I Decided not to Save the World, Exhibition Review, 2012

Text by Mihaela Varzari

Level 2 Gallery, Tate Modern, 4 Nov 2011 – 8 Jan 2012


If art’s role is to provide change within one’s self and the society, then the exhibition I Decided Not To Save The World inquires into art’s possibility to impact the world, including the art world, which thinks of itself as a different world.
   The title of the show I Decided Not To Save The World is given by the video belonging to one of the participating artists, Mircea Cantor (b. Romania, lives Paris), the newly possessor of Marcel Duchamp Prix. It depicts a child uttering the very same words and it plays in a loop.
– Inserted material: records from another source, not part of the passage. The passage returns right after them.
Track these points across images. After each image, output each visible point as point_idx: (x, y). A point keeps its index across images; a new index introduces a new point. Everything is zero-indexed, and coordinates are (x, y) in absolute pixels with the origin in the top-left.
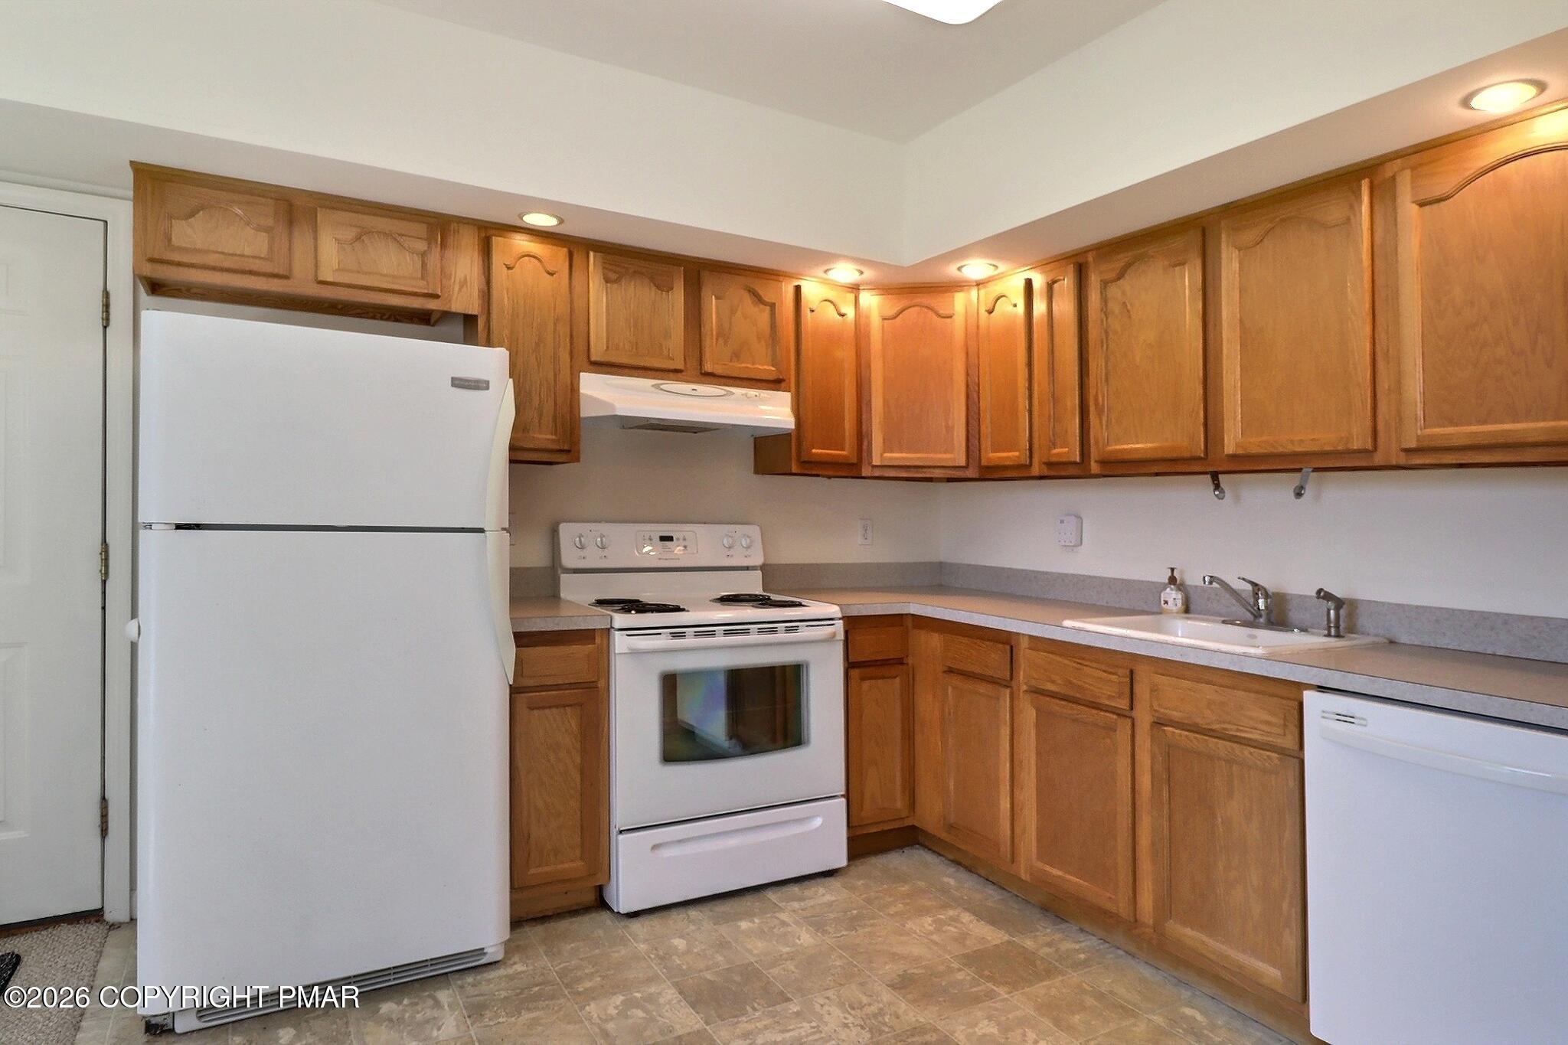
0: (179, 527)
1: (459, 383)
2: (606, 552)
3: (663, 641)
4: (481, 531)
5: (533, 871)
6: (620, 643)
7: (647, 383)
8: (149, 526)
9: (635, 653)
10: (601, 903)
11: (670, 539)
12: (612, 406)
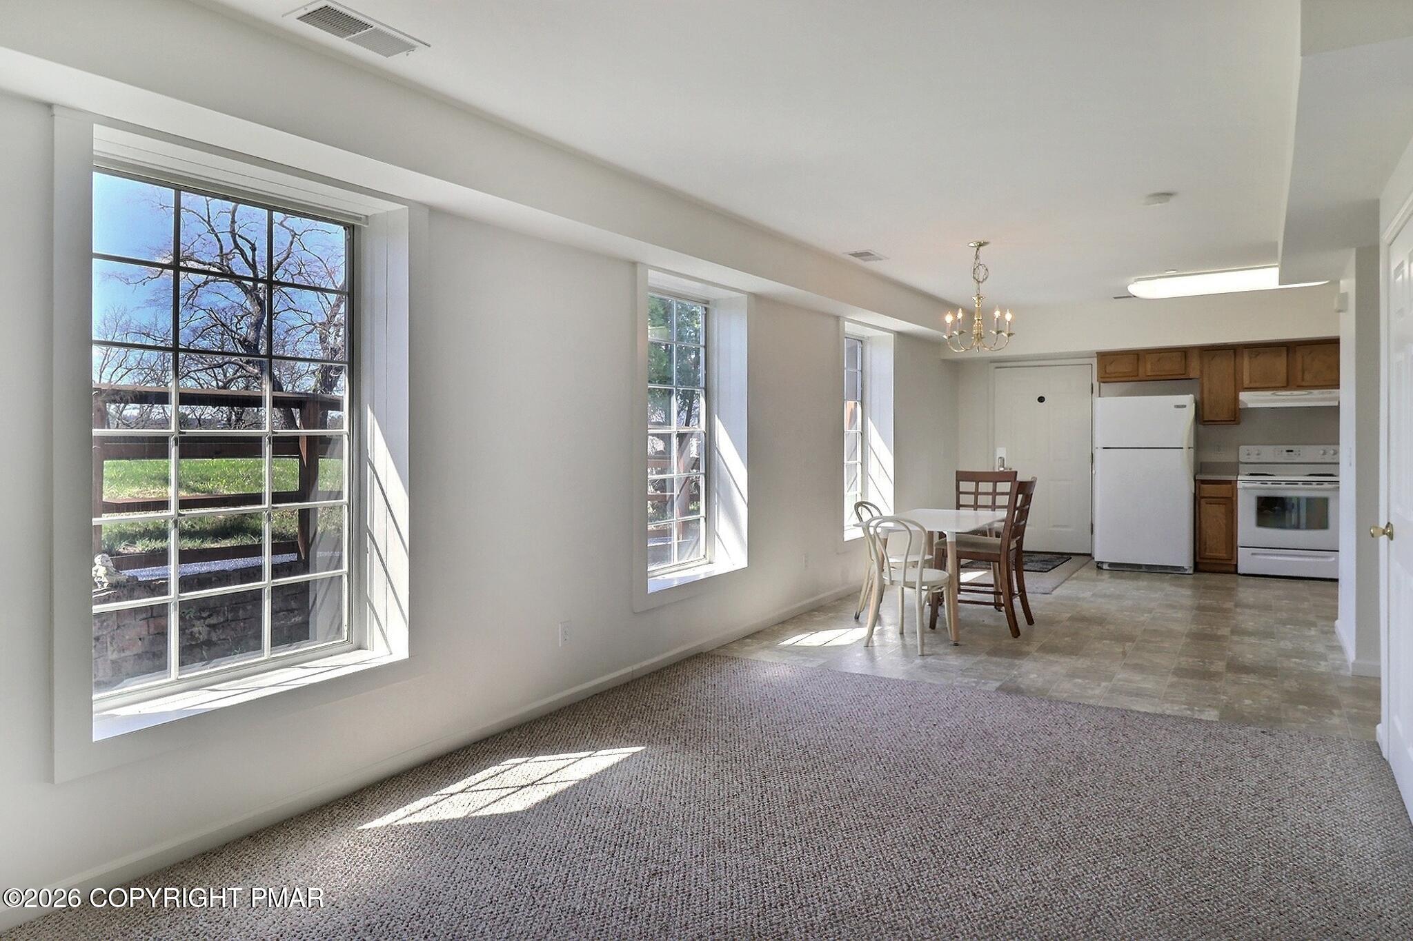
0: (1104, 448)
1: (1178, 407)
2: (1259, 456)
3: (1258, 485)
4: (1182, 448)
5: (1207, 554)
6: (1240, 485)
7: (1269, 393)
8: (1097, 448)
9: (1245, 488)
10: (1236, 572)
11: (1292, 451)
12: (1246, 404)
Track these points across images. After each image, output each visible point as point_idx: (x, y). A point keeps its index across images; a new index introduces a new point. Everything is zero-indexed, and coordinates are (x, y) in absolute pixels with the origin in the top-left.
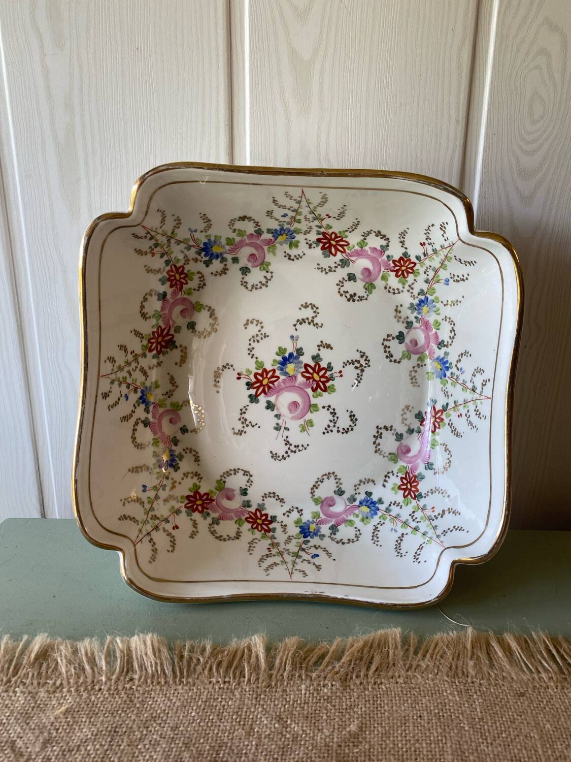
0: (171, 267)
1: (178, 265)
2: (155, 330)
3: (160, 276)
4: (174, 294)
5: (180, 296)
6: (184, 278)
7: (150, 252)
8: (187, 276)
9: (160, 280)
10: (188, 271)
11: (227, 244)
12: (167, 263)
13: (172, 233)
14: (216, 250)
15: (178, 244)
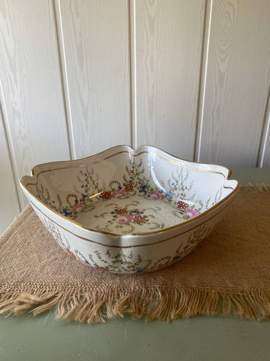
0: (130, 184)
1: (132, 185)
2: (109, 192)
3: (125, 182)
4: (124, 191)
5: (124, 193)
6: (130, 190)
7: (129, 173)
8: (131, 190)
9: (124, 183)
10: (133, 189)
11: (150, 190)
12: (130, 181)
13: (139, 173)
14: (146, 190)
15: (138, 179)
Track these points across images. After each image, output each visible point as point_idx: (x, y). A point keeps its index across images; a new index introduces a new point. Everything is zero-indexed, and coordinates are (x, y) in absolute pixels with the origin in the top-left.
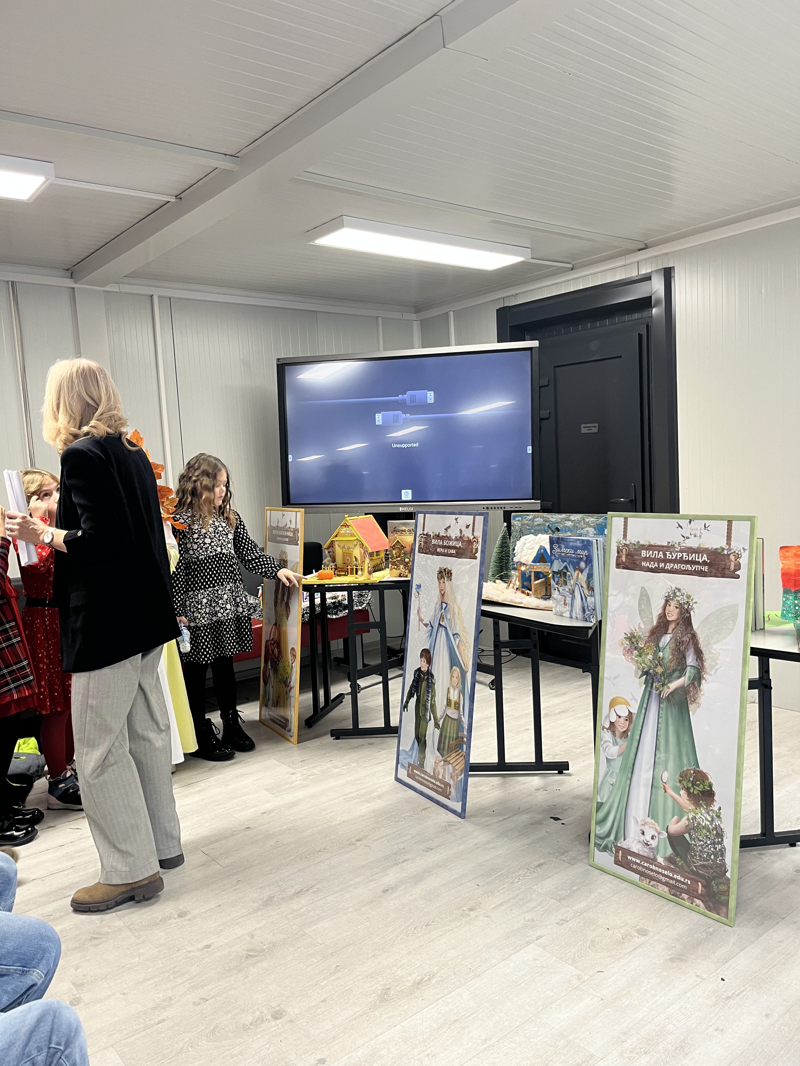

In another very short video, the same child is trying to cut a stream of water coming out a tap. Given the lack of context and the age of the protagonist I can only think of a rather nebulous future waiting for the next generation. By being both illusive and bold, Cantor launches a provocation and also an enquiry into the power of action through simple gestures.
Film still from, I decided not to save the world, by Mircea Cantor, 2011
Courtesy the artist

   On the other hand, Mounira al Solh’s (b., lives Lebanon) video, Rawane’s Song deals with the heritage of the collective mythology inherited from the previous generation of artists. Her work becomes therefore political and ironically enough she is faced with the same pressing social issues formed around identity, global power relationship or war trauma. As opposed to Solh’s concerns raised by national and geographical characteristics, the artists’ collective Slavs and Tatars, who describe themselves as a “Collective of polemics and intimacies devoted to Eurasia!” participates with an installation called Wheat Molla. It is a turban made out of some sort of grains, possibly wheat, resting on a brick. Having in mind their practice based on confusing their national identity and inventing names for their mother language/s, the piece can be seen a critical reading of the religion dominated territories and the conflict it raises when it clashes with the politic.
   A neon lighten palm tree attracts everyone’s attention, while the film Beau Geste depicts a group of men trying to save a giant palm tree, process doomed to total failure. Yto Barrada (b. Morocco, lives Paris) creates a metaphor out of a palm tree, whose existence imposed by Western tourism, is used here in order to describe the socio-economic realities of Morocco.
   I cannot help myself but to think of this exhibition in relation to my walk across the Millennium bridge, which units Tate Modern and St. Pauls’ Cathedral, on a cold December late afternoon. As we know, Occupy movement has been active in London and took up residency in front of St Paul’s Cathedral since autumn 2011. The ‘ideological’ journey from one end to another becomes almost transformative in this particular context. If the art exhibition is taking place in the safe confines of the gallery space, the Occupy Movement creates an “event”. Even if they seem different in their approaches, both of them are concerned with similar issues: decentralisation of old archetypal structures and reorganization around progressive and more inclusive systems.